Entraban en la Ciudad del Vaticano.

—Estaré encantado —dijo Nil—, me gusta Rachmaninov, y no he asistido a un concierto desde hace mucho tiempo; me refrescará las ideas.

De pronto se detuvo en seco y frunció el ceño.

—Pero… ¿cómo se entiende que tu amigo te haya enviado una segunda entrada para mí?

Leeland puso cara de sorpresa al oírle, y se disponía a responder cuando tuvieron que apartarse: una lujosa limusina oficial pasaba justo ante ellos. En el interior distinguieron el manto púrpura de un cardenal. El coche disminuyó la velocidad para cruzar el portal del Belvedere, y Nil sujetó bruscamente del brazo al americano.

—¡Rembert, mira la matrícula de este coche!

—¿Qué ocurre? S. C. V., «Sacra Civitas Vaticani», es una placa del Vaticano. Aquí se ven pasar todos los días.

Nil se quedó petrificado en medio del patio del Belvedere.

—¡S. C. V.! ¡Son las tres letras que Andrei anotó en su agenda justo antes de la palabra «templarios»! Hacía días que me rompía la cabeza pensando qué podían significar: como iban seguidas de una signatura Dewey incompleta, estaba convencido de que designaban una biblioteca en algún lugar del mundo. ¡Rembert, creo que acabo de comprenderlo! S. C. V. seguido de cuatro cifras, es el emplazamiento de una serie de obras en una de las bibliotecas de la Sacra Civitas Vaticani, el Vaticano. Debería haber pensado en ello: Andrei era un hurón incorregible. En la biblioteca de San Girolamo encontró un texto raro de Orígenes, pero la segunda obra que anotó en su cuadernillo debe buscarse precisamente aquí.

Nil levantó la cabeza hacia el imponente edificio.

—Aquí dentro, oculto en algún sitio, se encuentra un libro que tal vez me permitirá saber un poco más sobre la epístola del decimotercer apóstol. Pero hay algo que no comprendo, Rembert: ¿qué tienen que ver los templarios con esta historia?

Leeland ya no le escuchaba. ¿Por qué Lev Barjona le había enviado dos invitaciones?

Maquinalmente marcó el código de entrada de la reserva del Vaticano.

Al oír el sonido del timbre, Breczinsky cogió nerviosamente del codo a su interlocutor.

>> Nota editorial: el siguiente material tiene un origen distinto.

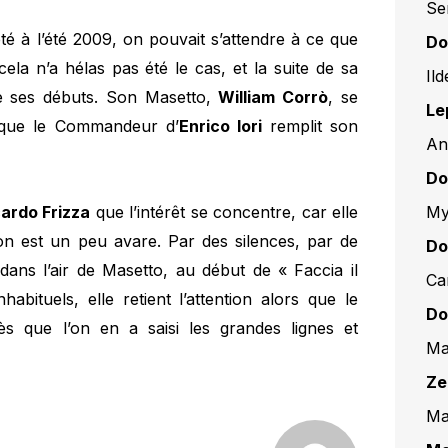
Se
été à l’été 2009, on pouvait s’attendre à ce que
Do
ela n’a hélas pas été le cas, et la suite de sa
Il
de ses débuts. Son Masetto,
William Corrò
, se
Le
is que le Commandeur d’
Enrico Iori
remplit son
An
Do
My
ardo Frizza
que l’intérêt se concentre, car elle
tion est un peu avare. Par des silences, par de
Do
 dans l’air de Masetto, au début de « Faccia il
Ca
abituels, elle retient l’attention alors que le
Do
dès que l’on en a saisi les grandes lignes et
Mar
Ze
Ma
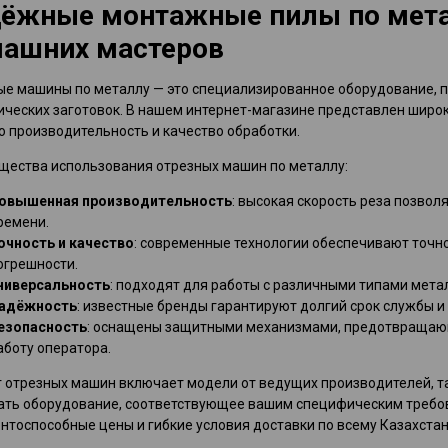
ёжные монтажные пилы по метал
ашних мастеров
е машины по металлу — это специализированное оборудование, п
ческих заготовок. В нашем интернет-магазине представлен широ
 производительность и качество обработки.
щества использования отрезных машин по металлу:
овышенная производительность
: высокая скорость реза позвол
ремени.
очность и качество
: современные технологии обеспечивают точн
огрешности.
ниверсальность
: подходят для работы с различными типами мета
адёжность
: известные бренды гарантируют долгий срок службы и
езопасность
: оснащены защитными механизмами, предотвраща
аботу оператора.
 отрезных машин включает модели от ведущих производителей, таки
ать оборудование, соответствующее вашим специфическим требо
нтоспособные цены и гибкие условия доставки по всему Казахстан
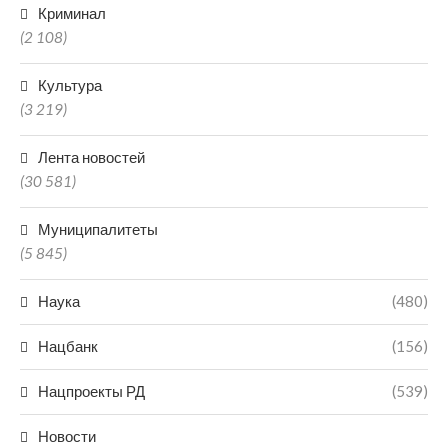
Криминал
(2 108)
Культура
(3 219)
Лента новостей
(30 581)
Муниципалитеты
(5 845)
Наука
(480)
Нацбанк
(156)
Нацпроекты РД
(539)
Новости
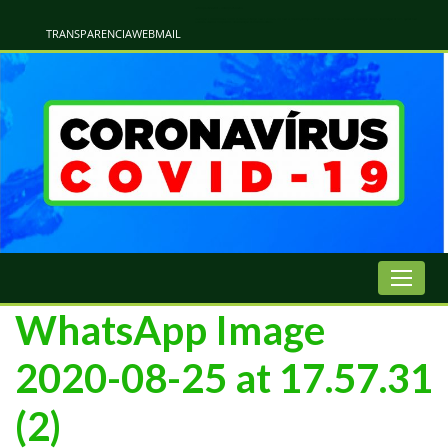
Atualização Coronavírus - Municipio de Naviraí
Informações e Esclarecimentos Oficiais do Governo Municipal Sobre a COVID-19. Leia Sobre os Sintomas, Prevenção e Dúvidas Mais Comuns Sobre o Coronavírus. Informações Covid-19. Recomendações da OMS. Aprenda Sobre
o Covid-19. Contratos Emergenciasis. Recomentadações do Ministério Público
TRANSPARENCIA
WEBMAIL
WhatsApp Image
2020-08-25 at 17.57.31
(2)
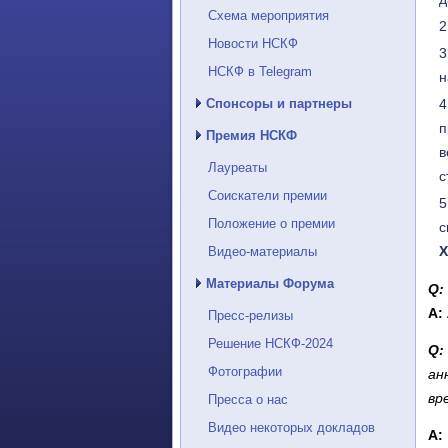
Схема мероприятия
Новости НСКФ
НСКФ в Telegram
н
Спонсоры и партнеры
п
Премия НСКФ
в
Лауреаты
с
Соискатели премии
Положение о премии
с
Х
Видео-материалы
Материалы Форума
Q:
А:
Пресс-релизы
Решение НСКФ-2024
Q:
Фотографии
ан
вр
Пресса о нас
Видео некоторых докладов
А:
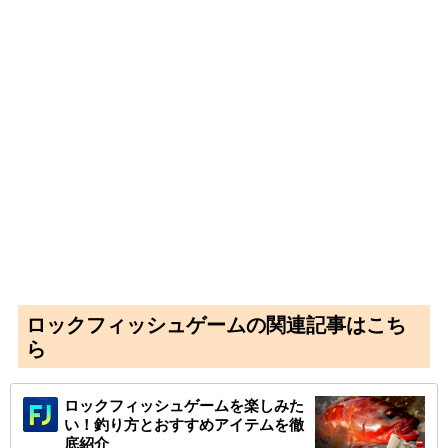
ロックフィッシュゲームの関連記事はこち
ら
ロックフィッシュゲームを楽しみた
い！釣り方とおすすめアイテムを徹
底紹介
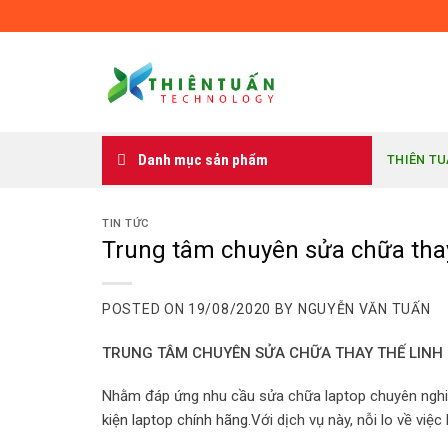
Skip
to
content
Danh mục sản phẩm
THIÊN T
TIN TỨC
Trung tâm chuyên sửa chữa thay
POSTED ON
19/08/2020
BY
NGUYỄN VĂN TUẤN
TRUNG TÂM CHUYÊN SỬA CHỮA THAY THẾ LINH
Nhằm đáp ứng nhu cầu sửa chữa laptop chuyên nghi
kiện laptop chính hãng
.Với dịch vụ này, nỗi lo về việ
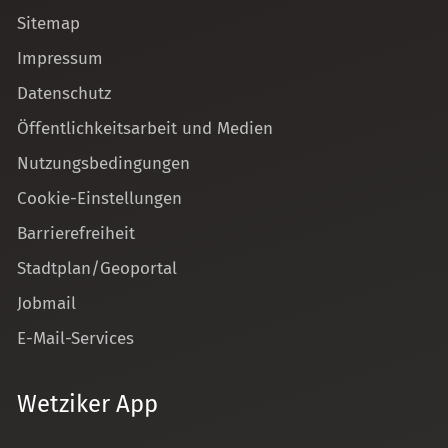
Sitemap
Impressum
Datenschutz
Öffentlichkeitsarbeit und Medien
Nutzungsbedingungen
Cookie-Einstellungen
Barrierefreiheit
Stadtplan/Geoportal
Jobmail
E-Mail-Services
Wetziker App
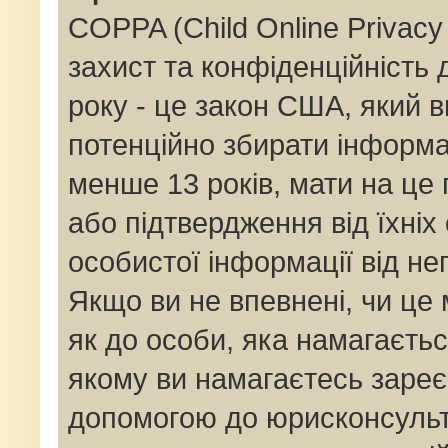
COPPA (Child Online Privacy 
захист та конфіденційність д
року - це закон США, який в
потенційно збирати інформац
менше 13 років, мати на це п
або підтвердження від їхніх
особистої інформації від не
Якщо ви не впевнені, чи це
як до особи, яка намагаєтьс
якому ви намагаєтесь зареє
допомогою до юрисконсульт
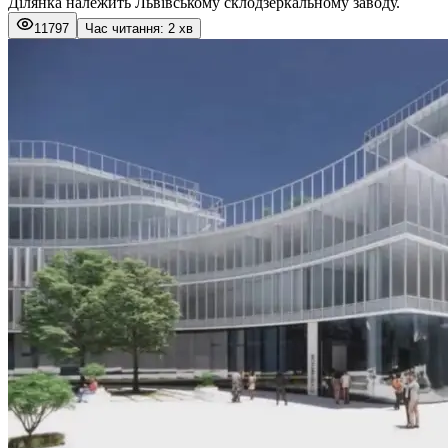
Ділянка належить Львівському склодзеркальному заводу.
11797
Час читання: 2 хв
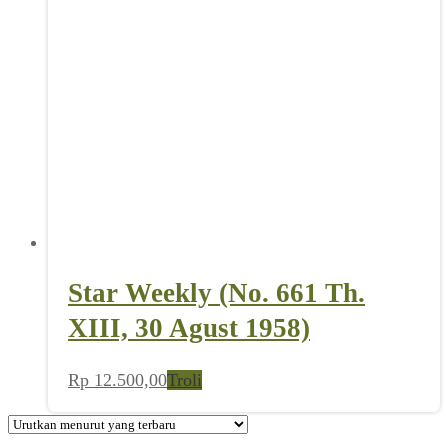
Star Weekly (No. 661 Th.
XIII, 30 Agust 1958)
Rp
12.500,00
Troli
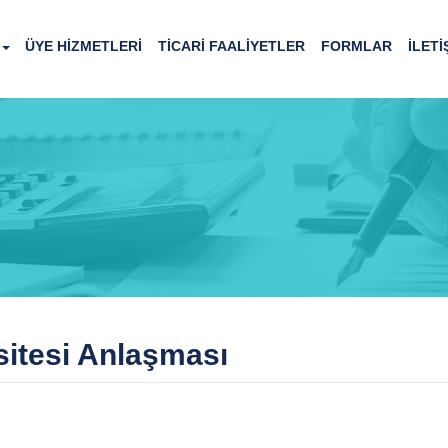
ÜYE HİZMETLERİ
TİCARİ FAALİYETLER
FORMLAR
İLETİ
sitesi Anlaşması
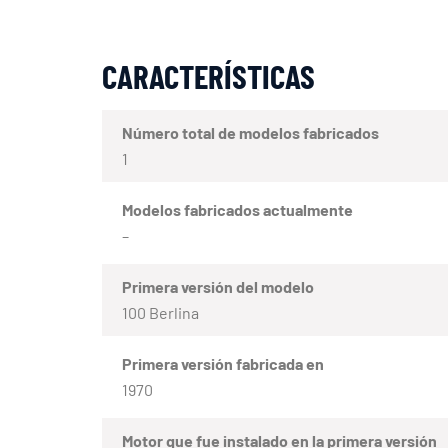
CARACTERÍSTICAS
Número total de modelos fabricados
1
Modelos fabricados actualmente
–
Primera versión del modelo
100 Berlina
Primera versión fabricada en
1970
Motor que fue instalado en la primera versión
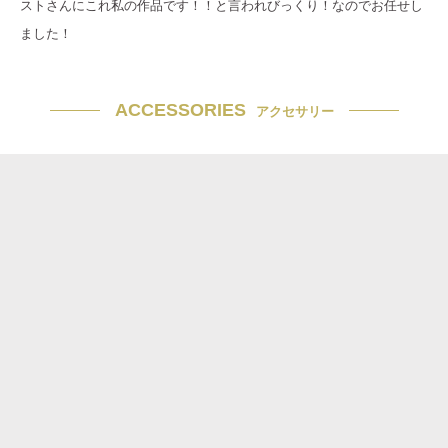
ストさんにこれ私の作品です！！と言われびっくり！なのでお任せし
ました！
ACCESSORIES
アクセサリー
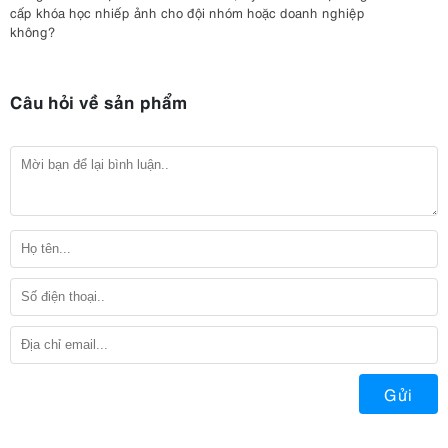
cấp khóa học nhiếp ảnh cho đội nhóm hoặc doanh nghiệp
không?
Câu hỏi về sản phẩm
Gửi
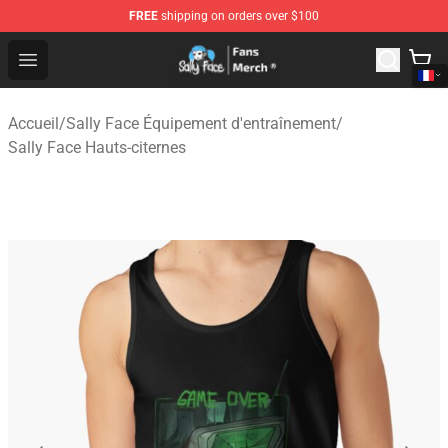
FREE
shipping on orders over $100
Sally Face Store - Official Sally Face Merchandise Shop
Open menu
Accueil
/
Sally Face Équipement d'entraînement
/
Sally Face Hauts-citernes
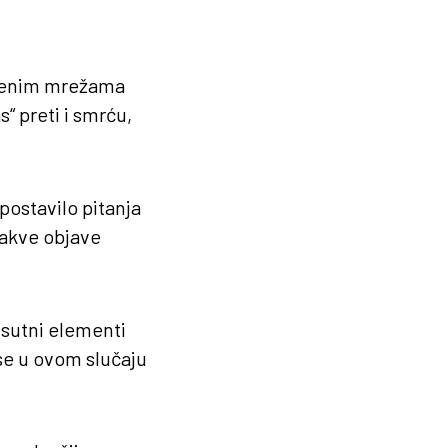
tvenim mrežama
“ preti i smrću,
postavilo pitanja
ovakve objave
sutni elementi
 se u ovom slučaju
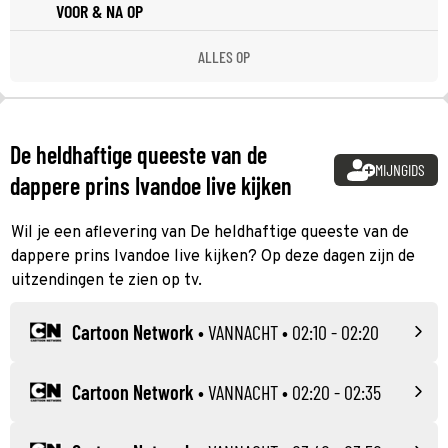
VOOR & NA OP
ALLES OP
De heldhaftige queeste van de
MIJNGIDS
dappere prins Ivandoe live kijken
Wil je een aflevering van De heldhaftige queeste van de
dappere prins Ivandoe live kijken? Op deze dagen zijn de
uitzendingen te zien op tv.
Cartoon Network
•
VANNACHT
• 02:10 - 02:20
Cartoon Network
•
VANNACHT
• 02:20 - 02:35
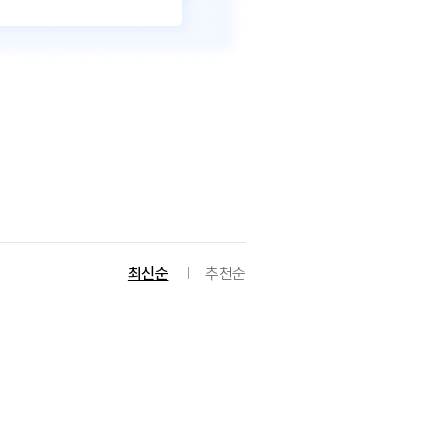
최신순
추천순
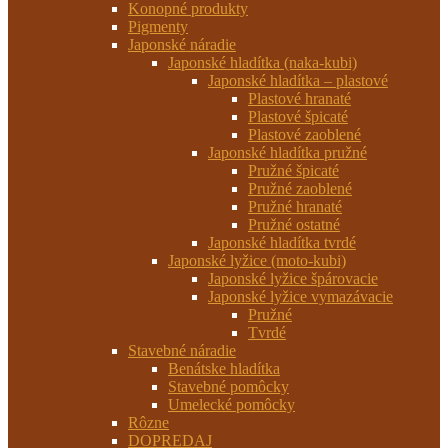
Konopné produkty
Pigmenty
Japonské náradie
Japonské hladítka (naka-kubi)
Japonské hladítka – plastové
Plastové hranaté
Plastové špicaté
Plastové zaoblené
Japonské hladítka pružné
Pružné špicaté
Pružné zaoblené
Pružné hranaté
Pružné ostatné
Japonské hladítka tvrdé
Japonské lyžice (moto-kubi)
Japonské lyžice špárovacie
Japonské lyžice vymazávacie
Pružné
Tvrdé
Stavebné náradie
Benátske hladítka
Stavebné pomôcky
Umelecké pomôcky
Rôzne
DOPREDAJ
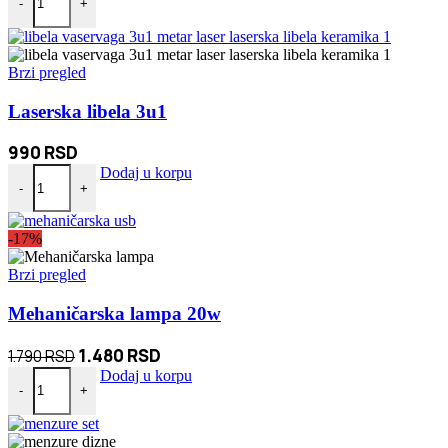
-
+
Brzi pregled
Laserska libela 3u1
990
RSD
Laserska libela 3u1 količina
Dodaj u korpu
-
+
-17%
Brzi pregled
Mehaničarska lampa 20w
Originalna
Trenutna
1.480
RSD
1.790
RSD
Mehaničarska lampa 20w količina
cena
cena
Dodaj u korpu
-
+
je
je:
bila:
1.480 RSD.
1.790 RSD.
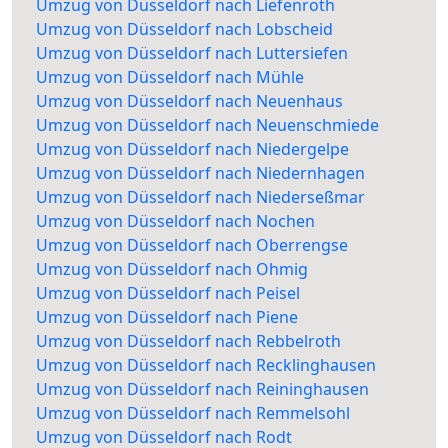
Umzug von Düsseldorf nach Liefenroth
Umzug von Düsseldorf nach Lobscheid
Umzug von Düsseldorf nach Luttersiefen
Umzug von Düsseldorf nach Mühle
Umzug von Düsseldorf nach Neuenhaus
Umzug von Düsseldorf nach Neuenschmiede
Umzug von Düsseldorf nach Niedergelpe
Umzug von Düsseldorf nach Niedernhagen
Umzug von Düsseldorf nach Niederseßmar
Umzug von Düsseldorf nach Nochen
Umzug von Düsseldorf nach Oberrengse
Umzug von Düsseldorf nach Ohmig
Umzug von Düsseldorf nach Peisel
Umzug von Düsseldorf nach Piene
Umzug von Düsseldorf nach Rebbelroth
Umzug von Düsseldorf nach Recklinghausen
Umzug von Düsseldorf nach Reininghausen
Umzug von Düsseldorf nach Remmelsohl
Umzug von Düsseldorf nach Rodt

—Seguro que son ellos, no espero a nadie más esta mañana. Si sale por delante, le verán. La reserva posee una escalera que conduce directamente a la Biblioteca Vaticana; le acompañaré hasta ella; apresúrese, llegarán enseguida.

Antonio, vestido con una severa sotana, lanzó una mirada al polaco. El rostro macilento del bibliotecario revelaba una profunda agitación. Había sido fácil: al cabo de unos instantes de entrevista en su despacho, Breczinsky había parecido fundirse ante él. El cardenal conocía bien el alma humana: bastaba con saber encontrar la herida secreta, y presionar sobre ella.